The centrepiece of the novel is Wallace’s confession – told to Miller across pillows but as if directly to us – about his past: eight pages in the first person without paragraph breaks. Suddenly the weather is stormy, the wind and rain are carving ‘a path through the woods as if some huge animal had come slinking through’. We are back in the South, among a community vulnerable to the predations of nature, Katrina and every other hurricane compounding their poverty and exhaustion. These are biblical times: ‘Storms were the only consistent church in my life.’ Wallace’s grandparents teach him and his brother about the Great Flood, their only point of reference for what is coming to destroy them. Humans are at fault because they ‘harmed God by reaching out in the dark for something that was unholy – the shape of another man, for example’. The age-old idea that homosexuality derives from child abuse must be a stubborn relic from Wallace’s upbringing; there is a suggestion, in turn, that Miller’s confused sexuality and lack of self-control are consequences of his mother’s emotional abuse. Trauma, for Wallace, is a family inheritance: his grandmother believed that his mother’s rape, from which his older brother was conceived, was her own fault – she ‘got what she had coming’. And so, blaming himself for his own abuse, shame and desire, Wallace is destined for a life of either/or:
I didn’t know much about God and the devil except what you shouldn’t do to invite one or the other … That if God wanted nothing to do with me, then I’d take the devil.

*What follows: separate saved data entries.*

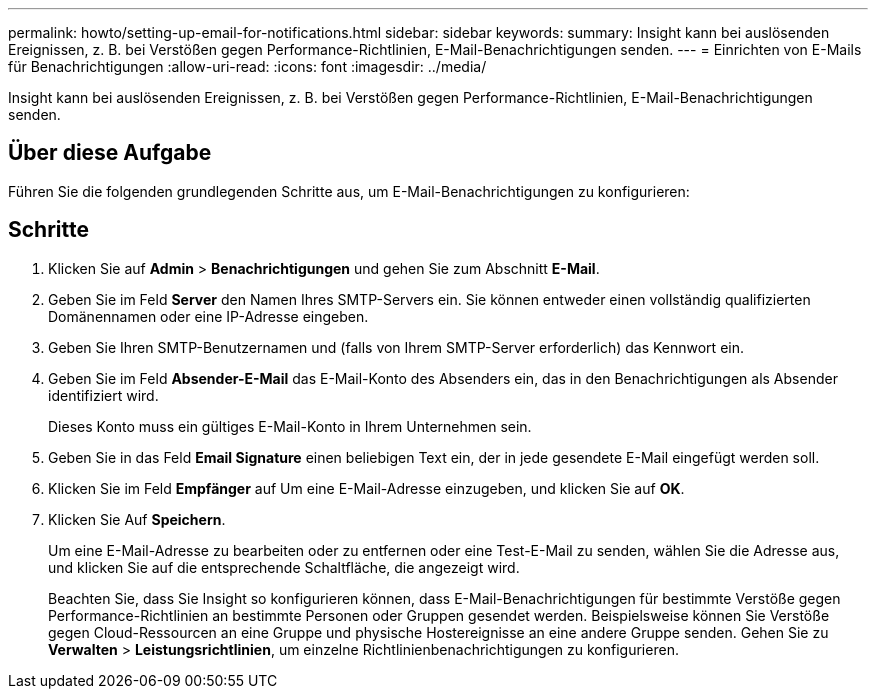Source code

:---
permalink: howto/setting-up-email-for-notifications.html 
sidebar: sidebar 
keywords:  
summary: Insight kann bei auslösenden Ereignissen, z. B. bei Verstößen gegen Performance-Richtlinien, E-Mail-Benachrichtigungen senden. 
---
= Einrichten von E-Mails für Benachrichtigungen
:allow-uri-read: 
:icons: font
:imagesdir: ../media/


[role="lead"]
Insight kann bei auslösenden Ereignissen, z. B. bei Verstößen gegen Performance-Richtlinien, E-Mail-Benachrichtigungen senden.



== Über diese Aufgabe

Führen Sie die folgenden grundlegenden Schritte aus, um E-Mail-Benachrichtigungen zu konfigurieren:



== Schritte

. Klicken Sie auf *Admin* > *Benachrichtigungen* und gehen Sie zum Abschnitt *E-Mail*.
. Geben Sie im Feld *Server* den Namen Ihres SMTP-Servers ein. Sie können entweder einen vollständig qualifizierten Domänennamen oder eine IP-Adresse eingeben.
. Geben Sie Ihren SMTP-Benutzernamen und (falls von Ihrem SMTP-Server erforderlich) das Kennwort ein.
. Geben Sie im Feld *Absender-E-Mail* das E-Mail-Konto des Absenders ein, das in den Benachrichtigungen als Absender identifiziert wird.
+
Dieses Konto muss ein gültiges E-Mail-Konto in Ihrem Unternehmen sein.

. Geben Sie in das Feld *Email Signature* einen beliebigen Text ein, der in jede gesendete E-Mail eingefügt werden soll.
. Klicken Sie im Feld *Empfänger* auf image:../media/add-email-recipient-icon.gif[""]Um eine E-Mail-Adresse einzugeben, und klicken Sie auf *OK*.
. Klicken Sie Auf *Speichern*.
+
Um eine E-Mail-Adresse zu bearbeiten oder zu entfernen oder eine Test-E-Mail zu senden, wählen Sie die Adresse aus, und klicken Sie auf die entsprechende Schaltfläche, die angezeigt wird.

+
Beachten Sie, dass Sie Insight so konfigurieren können, dass E-Mail-Benachrichtigungen für bestimmte Verstöße gegen Performance-Richtlinien an bestimmte Personen oder Gruppen gesendet werden. Beispielsweise können Sie Verstöße gegen Cloud-Ressourcen an eine Gruppe und physische Hostereignisse an eine andere Gruppe senden. Gehen Sie zu *Verwalten* > *Leistungsrichtlinien*, um einzelne Richtlinienbenachrichtigungen zu konfigurieren.


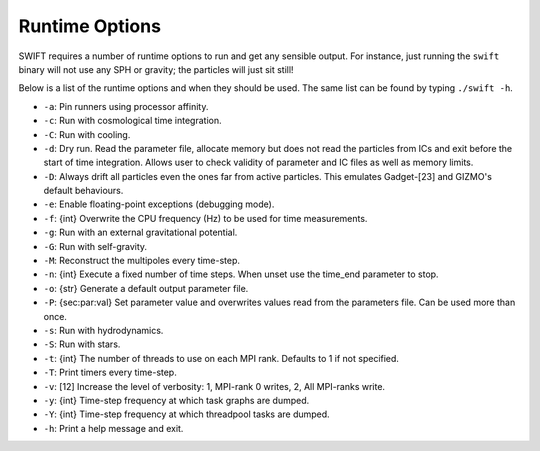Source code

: .. Runtime Options
   Josh Borrow, 5th April 2018

Runtime Options
===============

SWIFT requires a number of runtime options to run and get any sensible output.
For instance, just running the ``swift`` binary will not use any SPH or gravity;
the particles will just sit still!

Below is a list of the runtime options and when they should be used. The same list
can be found by typing ``./swift -h``.

+ ``-a``: Pin runners using processor affinity.
+ ``-c``: Run with cosmological time integration.
+ ``-C``: Run with cooling.
+ ``-d``: Dry run. Read the parameter file, allocate memory but does not read
  the particles from ICs and exit before the start of time integration. Allows
  user to check validity of parameter and IC files as well as memory limits.
+ ``-D``: Always drift all particles even the ones far from active particles.
  This emulates Gadget-[23] and GIZMO's default behaviours.
+ ``-e``: Enable floating-point exceptions (debugging mode).
+ ``-f``: {int} Overwrite the CPU frequency (Hz) to be used for time measurements.
+ ``-g``: Run with an external gravitational potential.
+ ``-G``: Run with self-gravity.
+ ``-M``: Reconstruct the multipoles every time-step.
+ ``-n``: {int} Execute a fixed number of time steps. When unset use the
  time_end parameter to stop.
+ ``-o``: {str} Generate a default output parameter file.
+ ``-P``: {sec:par:val} Set parameter value and overwrites values read from the
  parameters file. Can be used more than once.
+ ``-s``: Run with hydrodynamics.
+ ``-S``: Run with stars.
+ ``-t``: {int} The number of threads to use on each MPI rank. Defaults to 1 if
  not specified.
+ ``-T``: Print timers every time-step.
+ ``-v``: [12] Increase the level of verbosity: 1, MPI-rank 0 writes, 2, All
  MPI-ranks write.
+ ``-y``: {int} Time-step frequency at which task graphs are dumped.
+ ``-Y``: {int} Time-step frequency at which threadpool tasks are dumped.
+ ``-h``: Print a help message and exit.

I’d take him on my knees where I’d taken the men, let him pull me down in a bed of kudzu and fuck me, so long as I wasn’t empty anymore.
The stakes are higher for black people. They aren’t allowed to fail. There is a strong sense throughout the novel that Wallace’s self-hatred may drag him under. He speaks of dead leaves rotting in black water. He can’t swim, certainly not in a cold lake ‘at some slim, dark hour’. He climbs onto the roof, alone, at night. We’re used to queer characters, especially black queer characters, not surviving to tell their own stories. In fiction they are murdered, commit suicide or die of Aids. One of James Baldwin’s characters, the devastated bisexual jazz drummer Rufus, throws himself off a bridge; Baldwin thought he himself would have ended up being dragged from a river if he’d stayed in New York and not emigrated to Paris in 1948. In Russell T. Davies’s 2015 TV series Cucumber, Daniel, a white, straight divorcee, recklessly seduces Lance, a fortysomething black gay man, but when they finally become entangled Daniel freaks out and, with a hint of premeditation, kills Lance with a single swing of a golf club. If Taylor’s protagonist did die – a cautionary tale for his white peers – would any of them miss him? Taylor’s novel holds a mirror up to white people to show them at their worst. But then Brigit, a Chinese American at the lab who experiences a litany of microaggressions of her own, holds the same mirror up to Wallace – a mirror everyone needs to look into.